VwGH 2010/12/0060

VwGH2010/12/006026.1.2011

Der Verwaltungsgerichtshof hat durch den Vorsitzenden Senatspräsident Dr. Höß und die Hofräte Dr. Zens, Dr. Thoma, Dr. Pfiel und Mag. Nussbaumer-Hinterauer als Richter, im Beisein des Schriftführers Dr. Köhler, in der Beschwerdesache des HB in I, vertreten durch Dr. Thomas Praxmarer, Rechtsanwalt in 6020 Innsbruck, Bürgerstraße 19/I, gegen den Bundesminister für Finanzen wegen Verletzung der Entscheidungspflicht betreffend eine Berufung gegen die Zurückweisung von Feststellungsanträgen i.A. Befolgungspflicht von Weisungen, den Beschluss gefasst:

Normen

AVG §13 Abs1;
AVG §33 Abs3;
AVG §45 Abs2;
DVG 1984 §1 Abs1;
PostG 1997 §2 Z9;
AVG §13 Abs1;
AVG §33 Abs3;
AVG §45 Abs2;
DVG 1984 §1 Abs1;
PostG 1997 §2 Z9;

 

Spruch:

Die Beschwerde wird zurückgewiesen.

Der Beschwerdeführer hat dem Bund Aufwendungen in der Höhe von EUR 610,60 binnen zwei Wochen bei sonstiger Exekution zu ersetzen.

Begründung

Mit Bescheid des Finanzamtes Innsbruck vom 8. August 2008 wurde ein Antrag des Beschwerdeführers auf Erlassung eines Feststellungsbescheides, ob die Befolgung näher genannter Weisungen zu seinen Dienstpflichten zähle, als unzulässig zurückgewiesen. Mit seiner am 26. März 2010 zur Post gegebenen Säumnisbeschwerde macht der Beschwerdeführer eine behauptete Verletzung der Entscheidungspflicht durch die belangte Behörde in Ansehung einer behauptetermaßen gegen den vorzitierten Bescheid erhobenen Berufung des Beschwerdeführers geltend.
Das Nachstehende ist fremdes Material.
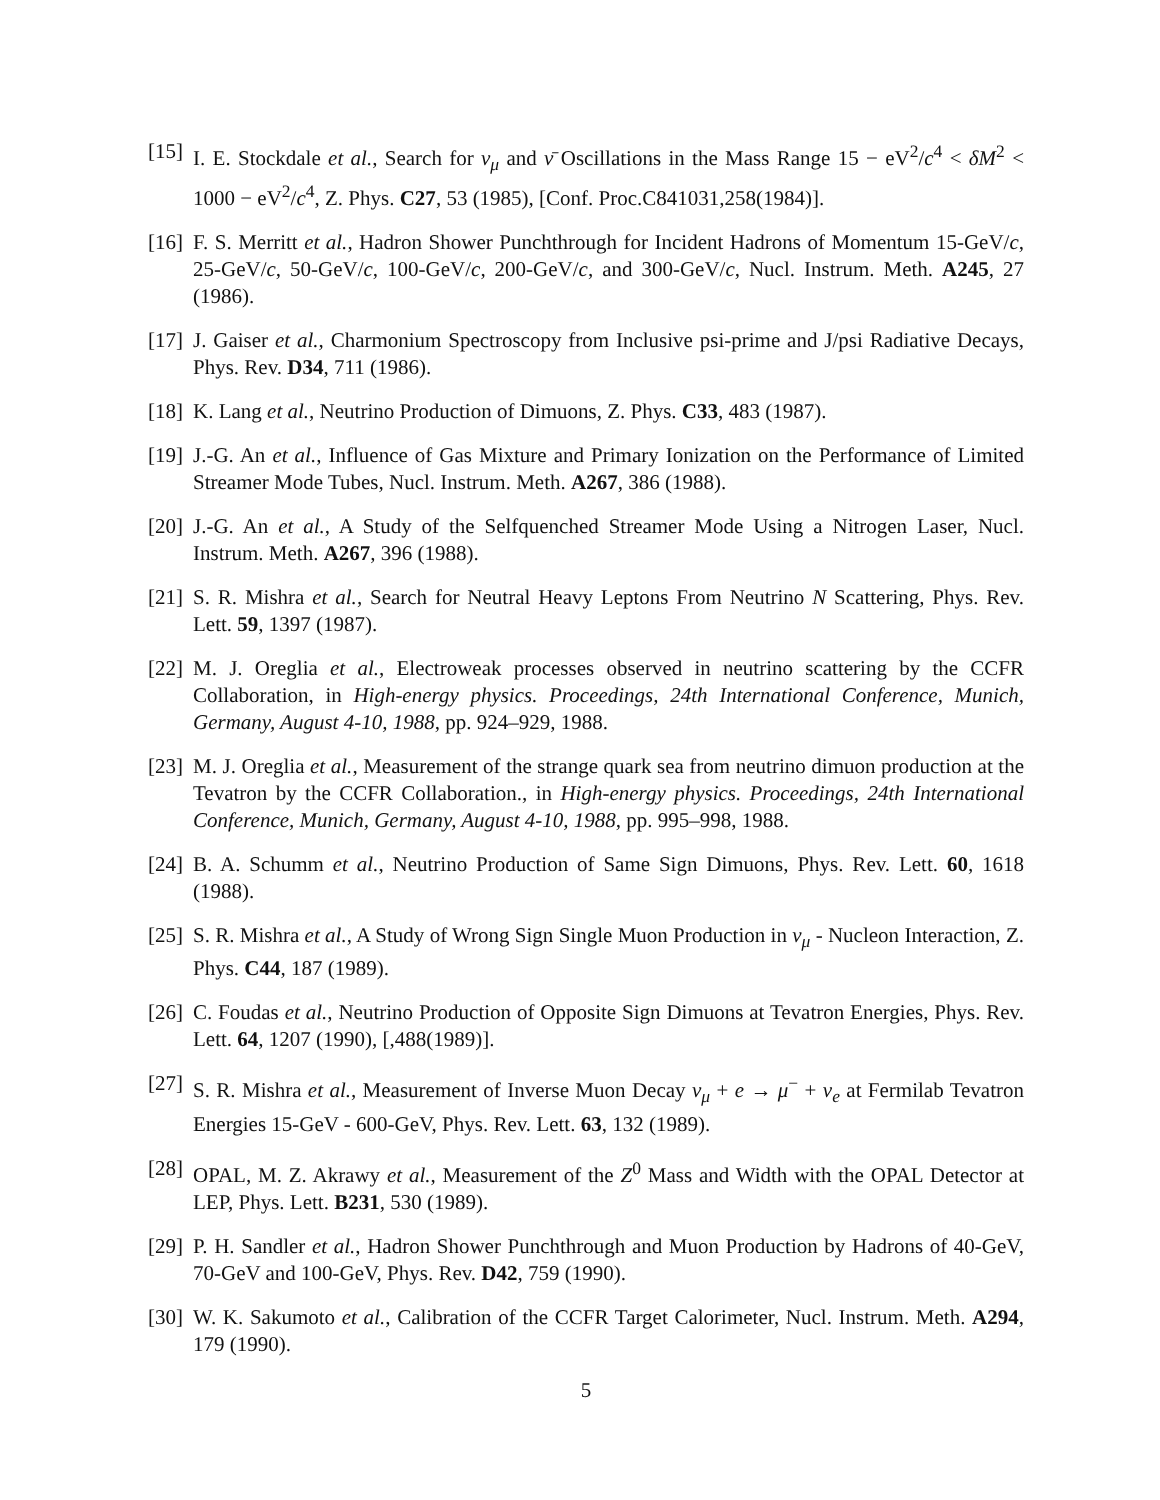[15] I. E. Stockdale et al., Search for ν<sub>μ</sub> and ν̄ Oscillations in the Mass Range 15 − eV<sup>2</sup>/c<sup>4</sup> < δM<sup>2</sup> < 1000 − eV<sup>2</sup>/c<sup>4</sup>, Z. Phys. C27, 53 (1985), [Conf. Proc.C841031,258(1984)].
[16] F. S. Merritt et al., Hadron Shower Punchthrough for Incident Hadrons of Momentum 15-GeV/c, 25-GeV/c, 50-GeV/c, 100-GeV/c, 200-GeV/c, and 300-GeV/c, Nucl. Instrum. Meth. A245, 27 (1986).
[17] J. Gaiser et al., Charmonium Spectroscopy from Inclusive psi-prime and J/psi Radiative Decays, Phys. Rev. D34, 711 (1986).
[18] K. Lang et al., Neutrino Production of Dimuons, Z. Phys. C33, 483 (1987).
[19] J.-G. An et al., Influence of Gas Mixture and Primary Ionization on the Performance of Limited Streamer Mode Tubes, Nucl. Instrum. Meth. A267, 386 (1988).
[20] J.-G. An et al., A Study of the Selfquenched Streamer Mode Using a Nitrogen Laser, Nucl. Instrum. Meth. A267, 396 (1988).
[21] S. R. Mishra et al., Search for Neutral Heavy Leptons From Neutrino N Scattering, Phys. Rev. Lett. 59, 1397 (1987).
[22] M. J. Oreglia et al., Electroweak processes observed in neutrino scattering by the CCFR Collaboration, in High-energy physics. Proceedings, 24th International Conference, Munich, Germany, August 4-10, 1988, pp. 924–929, 1988.
[23] M. J. Oreglia et al., Measurement of the strange quark sea from neutrino dimuon production at the Tevatron by the CCFR Collaboration., in High-energy physics. Proceedings, 24th International Conference, Munich, Germany, August 4-10, 1988, pp. 995–998, 1988.
[24] B. A. Schumm et al., Neutrino Production of Same Sign Dimuons, Phys. Rev. Lett. 60, 1618 (1988).
[25] S. R. Mishra et al., A Study of Wrong Sign Single Muon Production in ν<sub>μ</sub> - Nucleon Interaction, Z. Phys. C44, 187 (1989).
[26] C. Foudas et al., Neutrino Production of Opposite Sign Dimuons at Tevatron Energies, Phys. Rev. Lett. 64, 1207 (1990), [,488(1989)].
[27] S. R. Mishra et al., Measurement of Inverse Muon Decay ν<sub>μ</sub> + e → μ<sup>−</sup> + ν<sub>e</sub> at Fermilab Tevatron Energies 15-GeV - 600-GeV, Phys. Rev. Lett. 63, 132 (1989).
[28] OPAL, M. Z. Akrawy et al., Measurement of the Z<sup>0</sup> Mass and Width with the OPAL Detector at LEP, Phys. Lett. B231, 530 (1989).
[29] P. H. Sandler et al., Hadron Shower Punchthrough and Muon Production by Hadrons of 40-GeV, 70-GeV and 100-GeV, Phys. Rev. D42, 759 (1990).
[30] W. K. Sakumoto et al., Calibration of the CCFR Target Calorimeter, Nucl. Instrum. Meth. A294, 179 (1990).
5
Der Säumnisbeschwerde angeschlossen ist eine am 26. August 2008 vom Rechtsvertreter des Beschwerdeführers verfasste Berufung gegen den genannten Bescheid und die Kopie eines Aufgabescheines betreffend die eingeschriebene Versendung dieser Berufung an das Finanzamt Innsbruck.

Mit Verfügung des Verwaltungsgerichtshofes vom 31. März 2010 wurde der belangten Behörde gemäß § 36 Abs. 2 VwGG aufgetragen, binnen drei Monaten den versäumten Bescheid zu erlassen oder darzulegen, weshalb eine Verletzung der Entscheidungspflicht nicht vorliege.

Die belangte Behörde legte die Akten des Verwaltungsverfahrens vor und erstattete eine Gegenschrift, in welcher sie vorbrachte, die eingeschriebene Briefsendung sei bei der erstinstanzlichen Behörde (und auch bei der belangten Behörde) nicht eingelangt. Dies sei dem Beschwerdevertreter auch mit einer E-Mail vom 28. September 2009 zur Kenntnis gebracht worden.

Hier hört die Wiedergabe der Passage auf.